A fast and lightweight toolkit for storing, manipulating, and analyzing large-scale DNA methylation data at the sequence level.
For detailed documentation, tutorials, and usage examples, visit the YAME User Guide.
YAME is designed for efficient sequence-level DNA methylation data management, capable of handling both bulk and single-cell DNA methylome workflows. It introduces a family of compact binary formats (CX formats) that represent methylation values, MU counts, categorical states, fraction data, masks, and genomic coordinates in a uniform compressed structure.

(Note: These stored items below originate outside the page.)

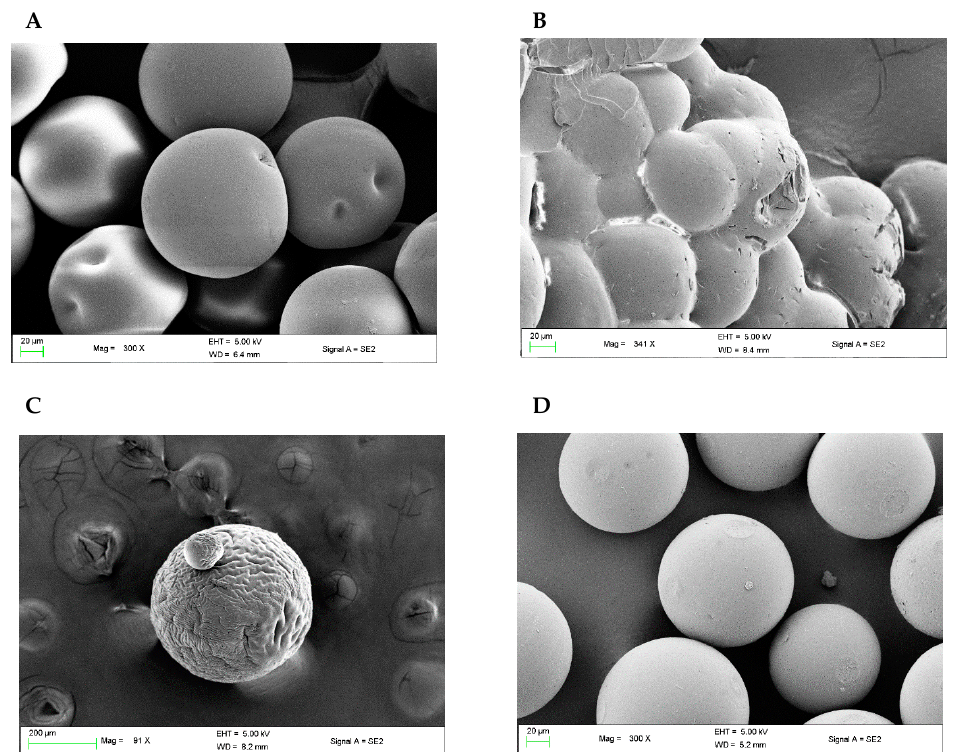
Figure 3. Scanning electron microscope (SEM) images of 2-chlorotrityl chloride (CTC) resin: ( A ) diethyl ether (DEE) (dimples); ( B ) tert-butyl methyl ether (MTBE) (fracture); ( C ) 2-methyltetrahydrofuran (2-MeTHF) (dented tracks); and, ( D ) cyclopentyl methyl ether (CPME) (intact).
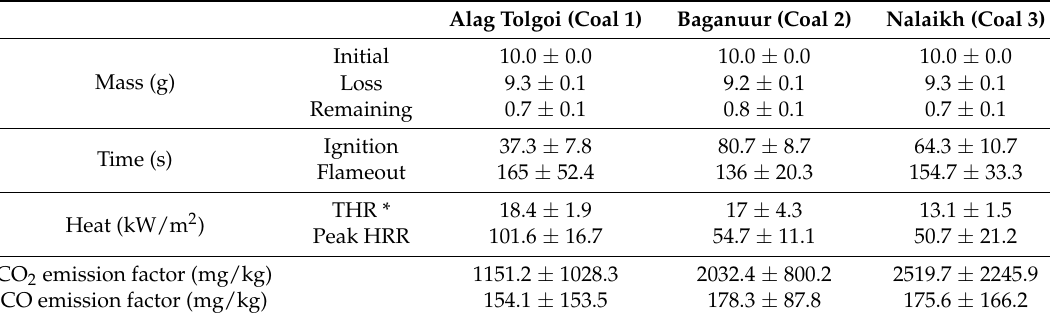
Table 2. Experimental results for the combustion of different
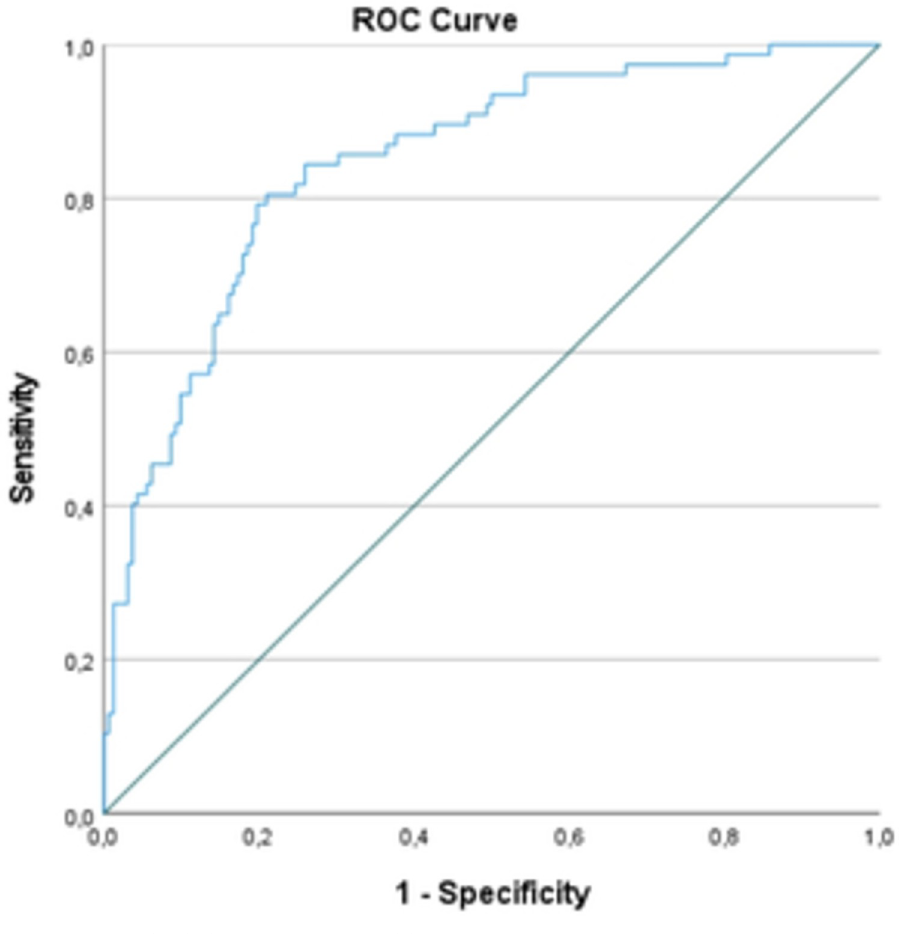
Fig 2. ROC curve for the logistic regression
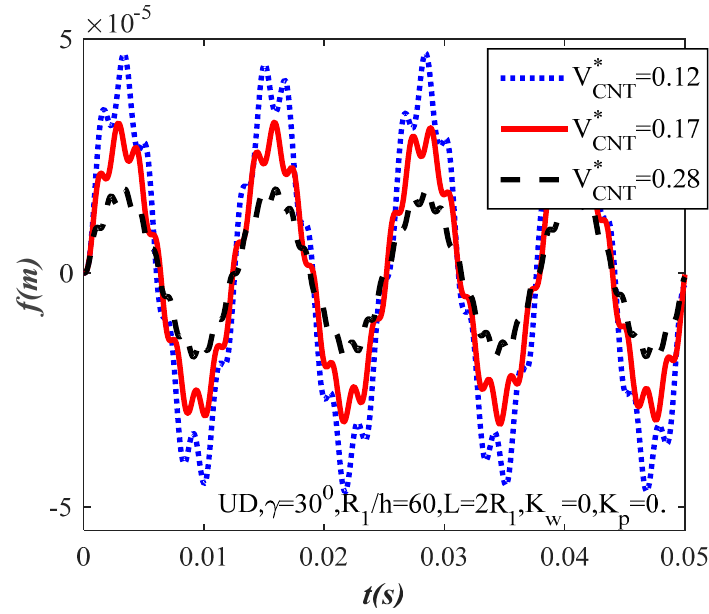
Figure 3. Effect of CNT volume fraction of fibers on the dynamic response of the CNTRC truncated conical shells with uniform distribution type.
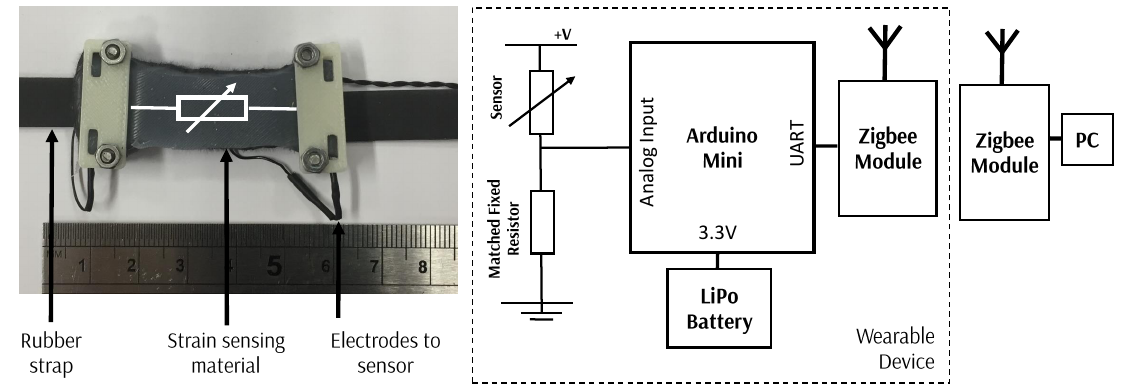
Figure 6. Strain-sensing sensor ( left ) and the overview of the wearable sensing system developed showing the interface between the sensor and the microcontroller ( right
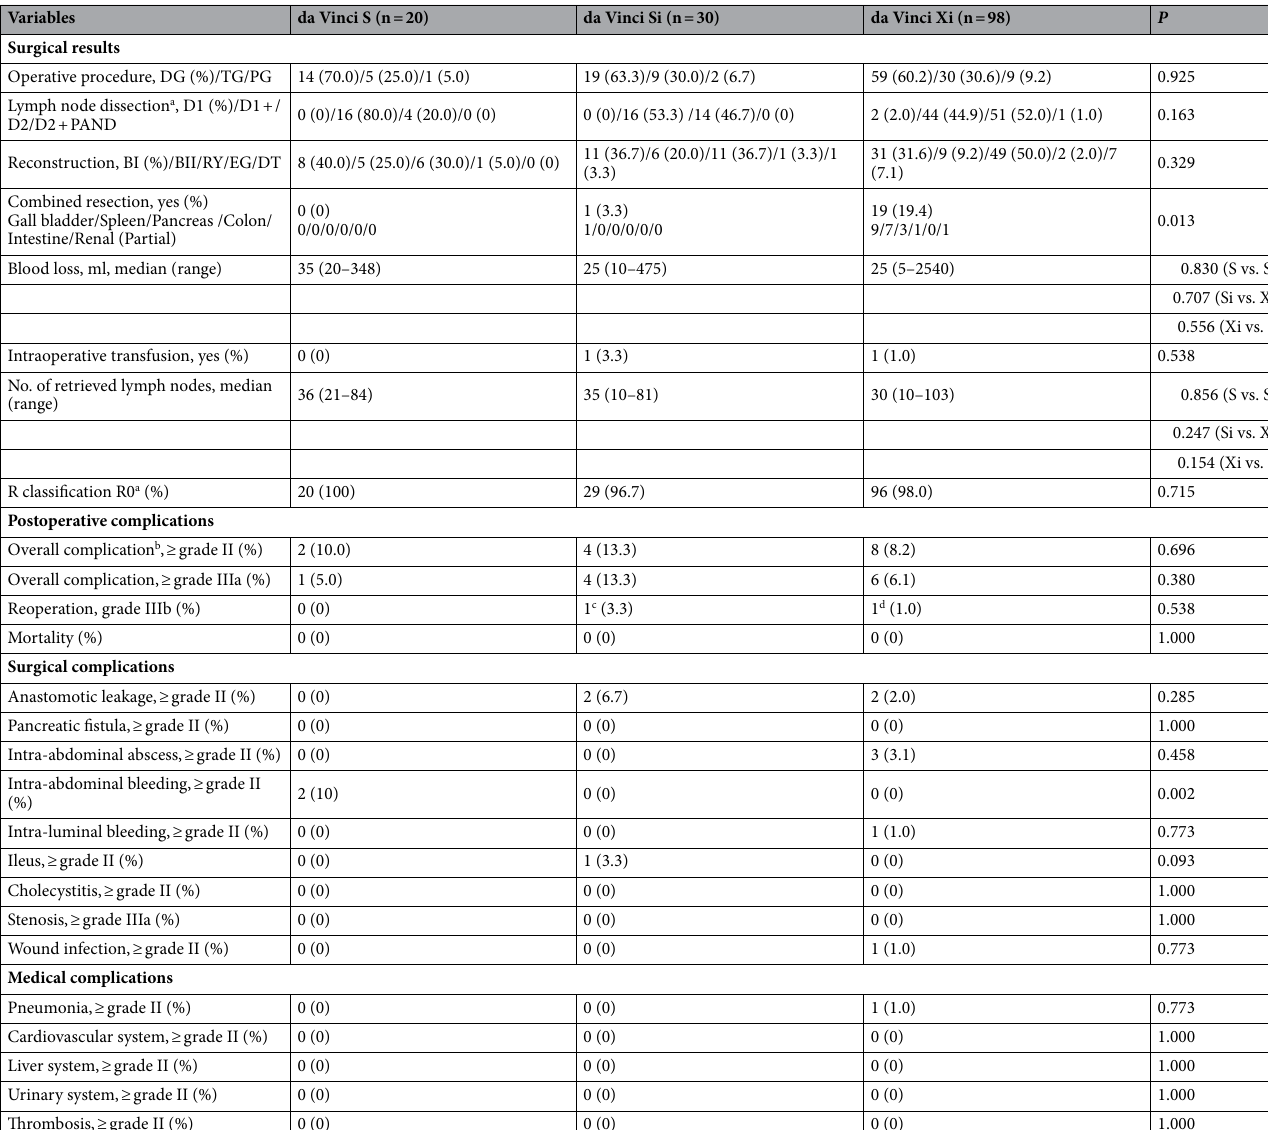
Table 3. Surgical results and postoperative complications. DG distal gastrectomy; TG total gastrectomy; PG proximal gastrectomy; PAND para-aortic nodal dissection; BI Billroth-I reconstruction; BII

- Ultra-fast performance with high compression for methylation matrices
- Scalable to hundreds of thousands of single cells
- Versatile data support: MU counts, binary methylation, chromatin states, fractions, differential calls, and CpG coordinate streams
- Comprehensive toolkit: packing, unpacking, downsampling, subsetting, row operations, enrichment testing, and summarization
- Consistent internal API: all data stored as
cdata_tblocks inside BGZF frames - Integrates seamlessly with bedtools, KYCGKB, and other methylation workflows
Install YAME using conda from the bioconda channel:
conda install yame -c biocondaIf you use YAME in your research, please cite:
Goldberg*, Fu*, Atkins, Moyer, Lee, Deng, Zhou† (2025). "KnowYourCG: Facilitating Base-level Sparse Methylome Interpretation." Science Advances. https://doi.org/10.1126/sciadv.adw3027
- Documentation: https://zhou-lab.github.io/YAME/
- Issues: Please report bugs and feature requests on the GitHub Issues page
YAME is dual-licensed:
- AGPL-3.0 for academic, educational, and non-profit research use
- Commercial License for commercial applications
YAME is free to use for academic research, educational purposes, and non-profit organizations under the GNU Affero General Public License v3.0 (AGPL-3.0).